SMR detail question

Pac · February 22, 2021, 7:37pm

That’s my guess too because when an SMR drive is stalling the RAM usage usually goes dangerously up.

Well at least that’s what I experienced when my SMR drive could not keep up with the load. Which happened during heavy tests in the past, that particular situation never happened since. Which doesn’t mean it will never happen again though

The buffer size will not help much. Even though in theory it’s better to have it set to 1 or 2MiB, I tried many values but none would prevent the disk from stalling, the RAM from filling up and eventually the node process from being killed by the OOM killer.

Some improvements were made to the Storage node software since though, such as one of the databases was moved to RAM and other enhancements, so things are probably better now.
Also, there are some minor things that can be improved like moving databases and logs to another disk like you mentionned.

But ultimately, if the disk cannot keep up with the incoming ingress load, then there’s not much that can be done appart from throttling down the number of accepted pieces in parallel (or switching to a CMR disk obviously ^^'). Which is far from ideal, but AFAIK there’s no other solution, yet.

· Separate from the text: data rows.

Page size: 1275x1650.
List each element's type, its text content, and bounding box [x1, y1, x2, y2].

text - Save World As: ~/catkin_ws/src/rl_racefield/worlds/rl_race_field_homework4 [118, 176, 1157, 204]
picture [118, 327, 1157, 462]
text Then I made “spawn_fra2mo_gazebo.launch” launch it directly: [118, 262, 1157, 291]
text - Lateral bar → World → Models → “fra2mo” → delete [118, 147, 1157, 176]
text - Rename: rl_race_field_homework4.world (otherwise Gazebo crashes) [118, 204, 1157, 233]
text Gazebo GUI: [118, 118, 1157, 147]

Sure, logs can be redirected to anywhere you’d like, so it’s doable if you set up a RAMdisk, but it would reduce the amount of RAM available to the system.
For your information, right now my nodes hold roughly 5TB of data and their logs for the month of January take 735MiB in total, and this was a quiet month. So the RAMdisk could not be too small, so depending on how much RAM you have available for running Storj related stuff this might not be ideal. Would be better to find some space on a spare disk somewhere ^^’